Les adversaires de Cutie Honey sont eux aussi différents de ceux du manga, Panther Claw devenant une organisation mixte dirigée par autant d'hommes que de femmes. La série live faisant l'impasse sur la formule un épisode – un ennemi, exit les femmes-panthères que Honey affrontait à chaque épisode, à l'exception de Karasugawa qui n'est même pas une adversaire de Honey mais de Miki.


Et oui, dès sa naissance, Cutie Honey était déjà exhibitionniste.

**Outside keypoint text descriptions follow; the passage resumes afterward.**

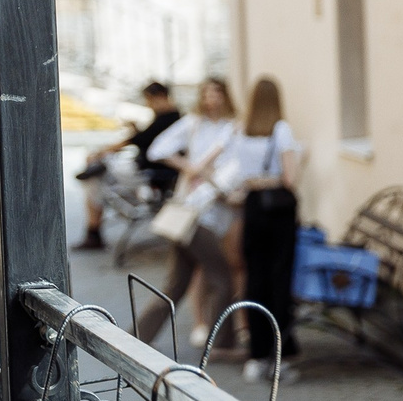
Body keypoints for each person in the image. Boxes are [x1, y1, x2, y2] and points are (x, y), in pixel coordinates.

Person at [132, 76, 243, 352]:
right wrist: (189, 167)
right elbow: (158, 150)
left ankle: (136, 336)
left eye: (217, 93)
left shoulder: (234, 127)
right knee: (222, 278)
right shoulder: (193, 123)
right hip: (194, 212)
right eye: (207, 94)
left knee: (176, 284)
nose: (211, 99)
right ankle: (222, 344)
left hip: (213, 212)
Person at [216, 75, 305, 378]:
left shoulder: (240, 129)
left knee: (255, 278)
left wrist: (251, 182)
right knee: (280, 279)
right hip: (278, 210)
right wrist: (269, 179)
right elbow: (290, 178)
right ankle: (282, 355)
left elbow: (233, 171)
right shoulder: (281, 129)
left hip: (252, 208)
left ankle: (256, 354)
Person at [73, 79, 181, 251]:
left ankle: (93, 232)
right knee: (95, 180)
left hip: (150, 175)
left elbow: (139, 140)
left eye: (150, 100)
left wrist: (104, 151)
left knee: (95, 180)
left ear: (160, 97)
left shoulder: (170, 118)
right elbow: (143, 139)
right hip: (145, 172)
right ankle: (93, 230)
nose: (149, 105)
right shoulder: (167, 118)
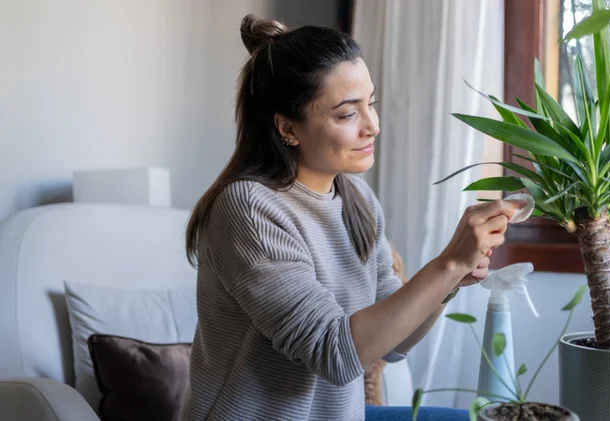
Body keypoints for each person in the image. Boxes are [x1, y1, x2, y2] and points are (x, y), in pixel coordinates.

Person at [179, 14, 522, 421]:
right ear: (288, 128)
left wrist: (449, 280)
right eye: (347, 114)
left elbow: (395, 344)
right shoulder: (248, 209)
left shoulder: (355, 197)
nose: (373, 126)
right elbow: (336, 355)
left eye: (371, 104)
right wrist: (446, 263)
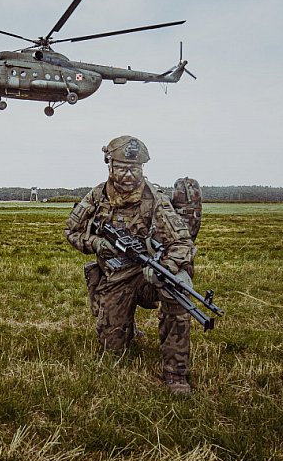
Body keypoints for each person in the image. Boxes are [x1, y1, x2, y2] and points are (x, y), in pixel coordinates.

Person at [65, 136, 197, 394]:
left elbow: (182, 241)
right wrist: (95, 243)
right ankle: (125, 325)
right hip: (115, 277)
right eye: (122, 167)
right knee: (112, 348)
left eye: (134, 168)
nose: (128, 175)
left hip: (148, 275)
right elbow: (71, 230)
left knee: (178, 291)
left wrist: (166, 266)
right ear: (110, 166)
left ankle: (176, 374)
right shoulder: (97, 195)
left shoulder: (154, 198)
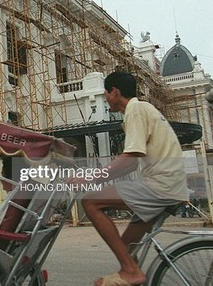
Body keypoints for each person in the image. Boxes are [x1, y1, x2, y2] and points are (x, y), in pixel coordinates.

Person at [70, 71, 188, 286]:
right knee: (127, 248)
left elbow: (130, 159)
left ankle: (131, 272)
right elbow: (131, 162)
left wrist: (91, 178)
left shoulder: (135, 110)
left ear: (115, 92)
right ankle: (131, 271)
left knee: (90, 201)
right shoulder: (144, 109)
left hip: (160, 185)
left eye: (106, 93)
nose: (105, 98)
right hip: (170, 185)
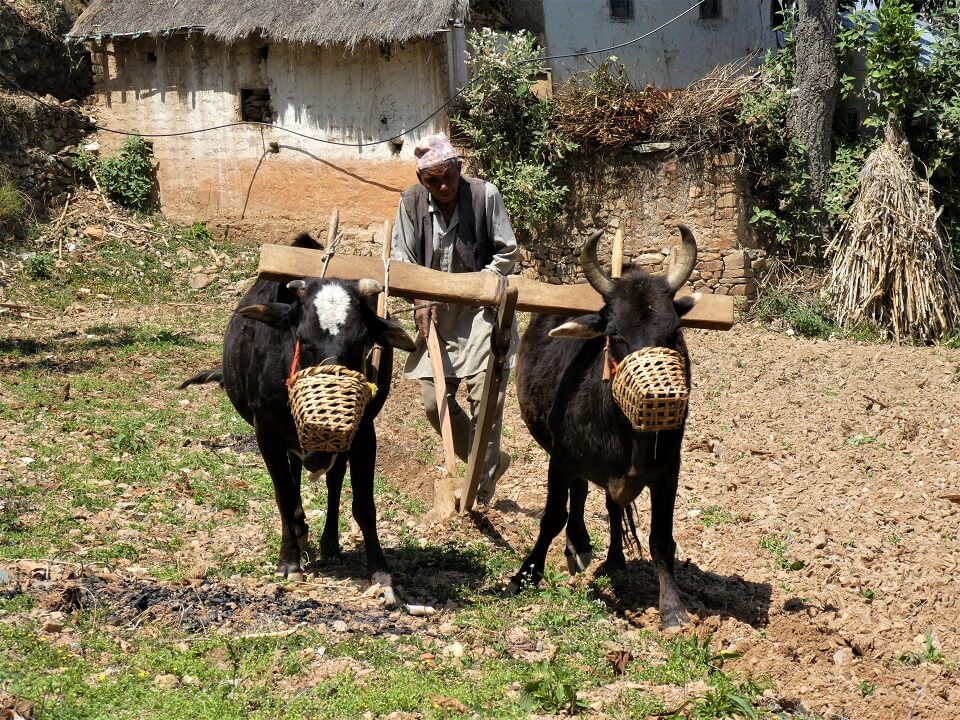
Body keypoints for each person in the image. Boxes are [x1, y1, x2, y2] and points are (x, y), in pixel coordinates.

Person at [391, 132, 518, 507]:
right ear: (421, 181)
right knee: (434, 403)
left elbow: (507, 251)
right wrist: (420, 297)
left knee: (485, 404)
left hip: (480, 312)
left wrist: (482, 284)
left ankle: (480, 488)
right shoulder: (410, 203)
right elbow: (403, 260)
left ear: (459, 169)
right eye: (433, 180)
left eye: (449, 176)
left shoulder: (483, 195)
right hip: (436, 314)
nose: (444, 186)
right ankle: (489, 463)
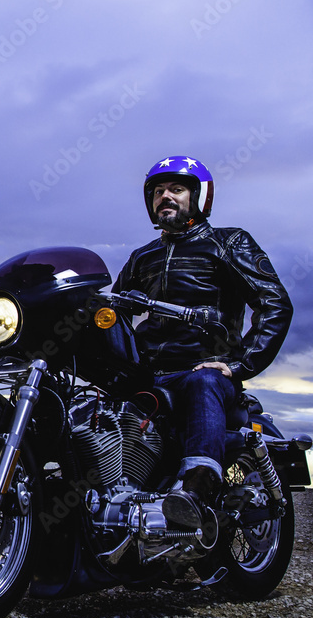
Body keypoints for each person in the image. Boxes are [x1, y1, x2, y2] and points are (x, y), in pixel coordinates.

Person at [113, 155, 292, 529]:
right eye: (158, 191)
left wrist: (241, 365)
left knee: (203, 380)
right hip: (149, 375)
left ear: (198, 197)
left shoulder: (228, 243)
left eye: (176, 189)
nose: (165, 196)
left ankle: (199, 486)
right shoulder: (141, 258)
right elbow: (110, 315)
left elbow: (274, 302)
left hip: (203, 370)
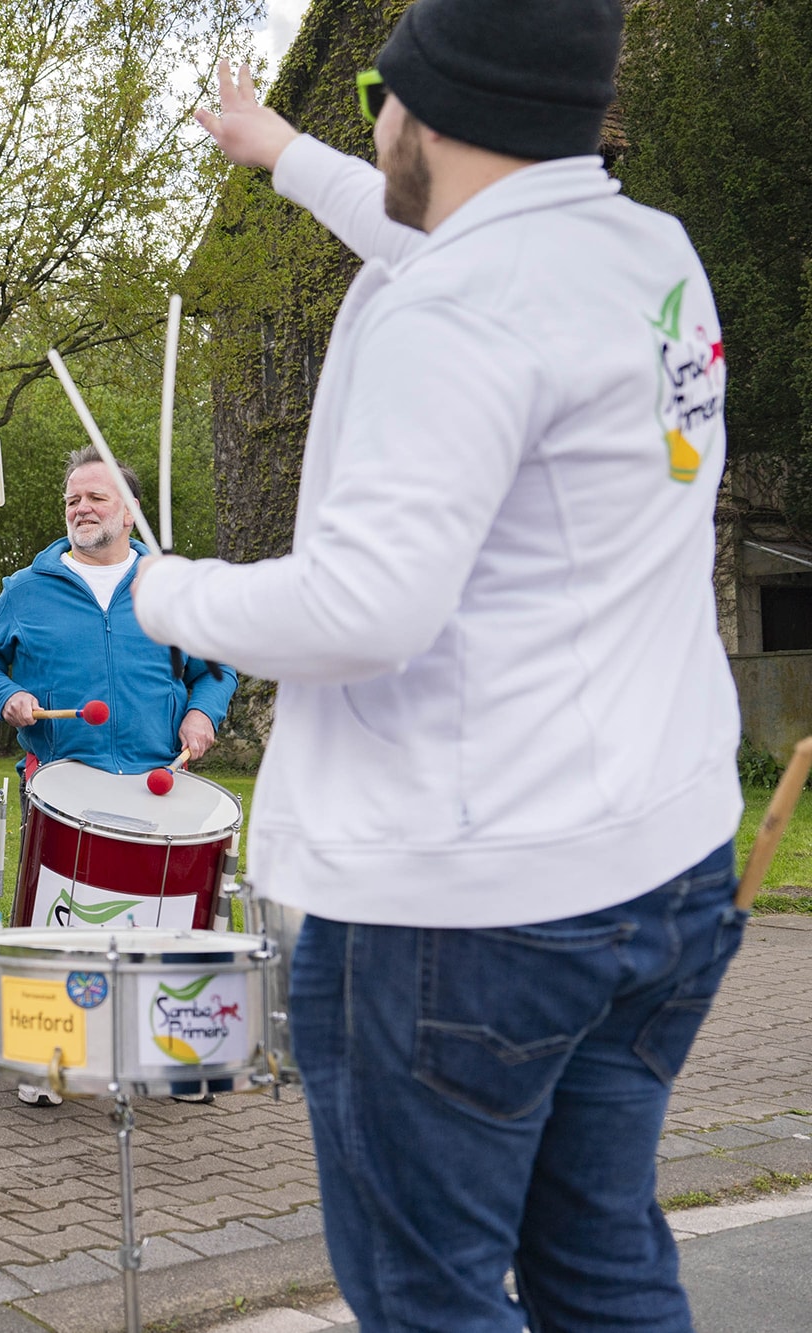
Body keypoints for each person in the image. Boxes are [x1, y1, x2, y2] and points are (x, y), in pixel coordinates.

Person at [133, 7, 741, 1326]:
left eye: (376, 96)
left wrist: (159, 589)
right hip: (663, 869)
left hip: (470, 915)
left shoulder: (455, 311)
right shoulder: (646, 256)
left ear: (430, 111)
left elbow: (364, 608)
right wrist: (278, 149)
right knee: (601, 1256)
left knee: (433, 1295)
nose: (373, 122)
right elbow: (420, 222)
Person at [0, 448, 237, 1107]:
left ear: (130, 511)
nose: (81, 508)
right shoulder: (27, 587)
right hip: (64, 781)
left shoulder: (165, 584)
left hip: (153, 782)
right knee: (61, 922)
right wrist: (8, 697)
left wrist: (202, 712)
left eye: (96, 497)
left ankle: (171, 1053)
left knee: (164, 922)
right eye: (73, 499)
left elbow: (215, 666)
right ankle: (48, 1056)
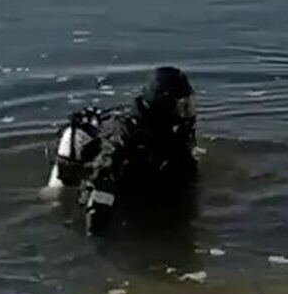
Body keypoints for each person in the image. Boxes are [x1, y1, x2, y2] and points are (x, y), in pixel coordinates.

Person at [47, 66, 199, 237]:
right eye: (184, 106)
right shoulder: (122, 144)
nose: (189, 113)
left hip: (140, 171)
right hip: (93, 166)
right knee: (55, 200)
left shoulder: (174, 132)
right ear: (164, 105)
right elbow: (98, 205)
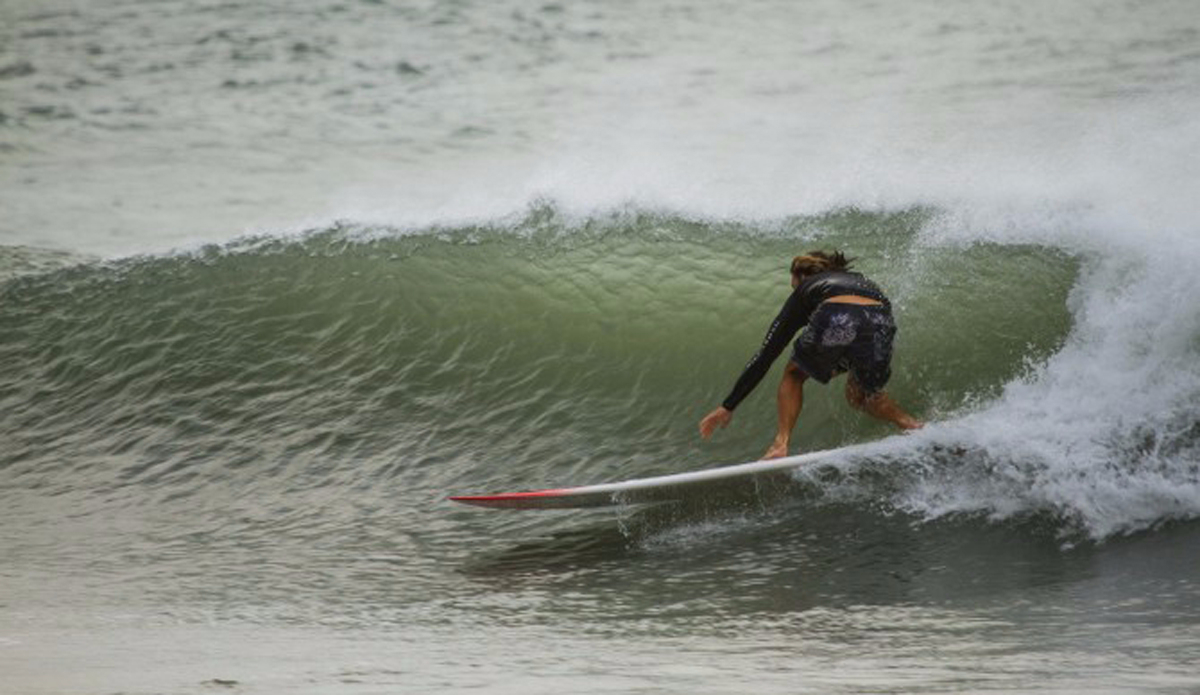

D'ailleurs, et c'est le principal point qui aura fait tiquer les fans, la Cutie Honey de la série live, en plus d'être devenue une ravissante idiote, brille par son manque d'efficacité au combat. Oh, elle n'a aucun mal à terrasser les sbires de Panther Claw, mais dès qu'elle se retrouve face à un de ses quatre dirigeants, c'est la raclée assurée.


En garde !


Oh, oh !


Bobo !

Et pourtant, cette faiblesse de l'héroïne par rapport à ses précédentes incarnations est parfaitement normale si on considère cette série comme une préquelle du manga. Le terme "reboot" serait sans doute plus approprié vu qu'il persiste certaines différences (Seiji n'est pas un journaliste mais un détective, le professeur Kisaragi est mort depuis longtemps quand la série débute et il n'a pas été tué par Panther Claw), mais à bien y regarder, on est bien en présence d'une nouvelle origine: la série explique en effet comment la Honey faiblarde des débuts est devenue la guerrière invincible que l'on connaît. D'ailleurs, l'épilogue (ouvert) montre une Honey désormais en pleine possession de ses moyens affrontant une nouvelle faction de Panther Claw comprenant des soldats dont les uniformes rappellent ceux du manga, et surtout une panthère-garou très semblable aux adversaires de la Honey de papier.


Il n'y a qu'une seule Cutie Honey.


Méfiez-vous des contrefaçons.


Oh !


My !


God !

Ainsi, Cutie Honey – The Live s'éloigne largement du manga d'origine pour y retourner à la toute fin. Trahison? Oui, mais pour le meilleur. Une adaptation littérale d'un manga datant des années 70 nous aurait donné une série fun mais kitsch. En s'adaptant aux codes des séries actuelles, les auteurs nous livrent un scénario très "character-driven" où l'accent est moins mis sur les scènes de combat (pourtant bien présentes) que sur les personnalités des différents personnages et leurs relations complexes faites de manipulations, d'alliances et de trahisons. Les coups de théatre abondent, et les personnages subissent des évolutions souvent surprenantes mais toujours cohérentes. CUTIE HONEY – THE LIVE n'est donc pas le nanar volontaire auquel on pouvait s'attendre au vu du concept de départ, mais bien une des meilleures séries live de ces dernières années.


Veuillez nous excusez pour cette interruption momentanée de nos programmes.